Folks, we're here to tell you there IS better. Hoping is for that exam you didn't study for and took by the seat of your pants. Knowing is test-driven development.

Learning Outcomes

• Understand what test-driven development (TDD) is, and why it's important.

What is Test-Driven Development?

Test-Driven Development (TDD) is a process and technique of software development that relies on the repetition of a very short and specific development cycle. In each cycle, requirements (i.e., what you want your code to do) are turned into specific test cases first. These requirements could be anything from an entire feature that requires end-to-end (E2E) testing, such as a tests that cover a user logging into your website succesfully AND unsuccessfully, to a new Ruby class you've devised, for which unit tests might suffice. Either way, the test suite for these requirements fail initially, since actual code hasn't been written yet.

Once the code is written and passes our test suite, you can move onto refactoring. As you might have guessed, running the test suite against the changes we make to our features or units enables us to refactor while making sure everything still works.

Colloquially, this process is often referred to as the "red-green-refactor" cycle. That's all it is, in a nutshell: automated tests drive the design of software. You don't need to know how the entire architecture of your sweet, new, industry-breaking application will work. Your application only has to be broken down, step-by-step, until small units are identified and covered by tests.

Why Is It Important?

Even if TDD intuitively seems like good practice, its utility is hotly debated even today.

No one is saying that tests aren't useful. The question is whether or not tests should drive development, or whether or not it's important for them to come first. Many developers write tests after they've written their code.

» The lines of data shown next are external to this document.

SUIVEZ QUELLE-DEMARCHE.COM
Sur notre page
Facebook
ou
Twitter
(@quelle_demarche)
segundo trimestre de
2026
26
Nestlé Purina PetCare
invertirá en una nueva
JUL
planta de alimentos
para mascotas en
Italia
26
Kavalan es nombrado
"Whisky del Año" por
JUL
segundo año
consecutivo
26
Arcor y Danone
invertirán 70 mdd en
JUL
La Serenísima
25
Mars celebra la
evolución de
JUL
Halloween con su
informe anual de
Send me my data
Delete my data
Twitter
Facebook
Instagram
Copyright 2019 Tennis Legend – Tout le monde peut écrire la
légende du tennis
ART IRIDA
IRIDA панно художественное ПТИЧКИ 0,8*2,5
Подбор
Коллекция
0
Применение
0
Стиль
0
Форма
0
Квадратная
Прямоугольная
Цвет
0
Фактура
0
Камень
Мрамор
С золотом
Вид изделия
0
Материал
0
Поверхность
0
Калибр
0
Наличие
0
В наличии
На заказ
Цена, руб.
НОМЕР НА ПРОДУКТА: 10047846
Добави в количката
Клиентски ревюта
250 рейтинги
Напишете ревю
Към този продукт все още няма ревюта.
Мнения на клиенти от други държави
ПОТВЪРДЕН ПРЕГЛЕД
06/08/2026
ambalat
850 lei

There is definitely a longer list of pros than cons for having tests in general—no one will disagree with that—so why should we test first?

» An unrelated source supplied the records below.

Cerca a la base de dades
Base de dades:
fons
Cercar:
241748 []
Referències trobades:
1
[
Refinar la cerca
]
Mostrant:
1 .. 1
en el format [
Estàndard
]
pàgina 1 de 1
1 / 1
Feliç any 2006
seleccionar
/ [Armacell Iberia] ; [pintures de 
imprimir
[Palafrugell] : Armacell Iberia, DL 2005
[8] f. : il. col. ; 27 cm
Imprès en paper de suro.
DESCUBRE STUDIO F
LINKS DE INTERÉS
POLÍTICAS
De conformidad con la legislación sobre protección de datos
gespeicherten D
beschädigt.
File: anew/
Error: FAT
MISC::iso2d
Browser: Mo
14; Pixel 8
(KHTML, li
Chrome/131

Here are some reasons we think it might be important for you to implement TDD:

1. Practice. Many employers look for developers who have experience or interest in testing. Sure, you can write tests later, but will you really? Test first for good measure.
2. Effectiveness. Writing tests before code is like stretching before a workout. It's not required, but your workout won't be as good. Writing tests first ensures that the code that comes after works and is of high quality.
3. Efficiency. You'll save time in the long run by not having to re-run entire applications just to make sure little parts work.

Assignments

1. Read up on 9 Benefits of Test-Driven Development for additional insight on this practice. Note that these points may be more applicable to testing in general rather than TDD specifically, but they are still good points nonetheless.
2. For a more rounded take, consider DHH's "TDD is Dead. Long Live TDD", which sparked broad controversial, conversations on what TDD is, what it has become, and what it should be.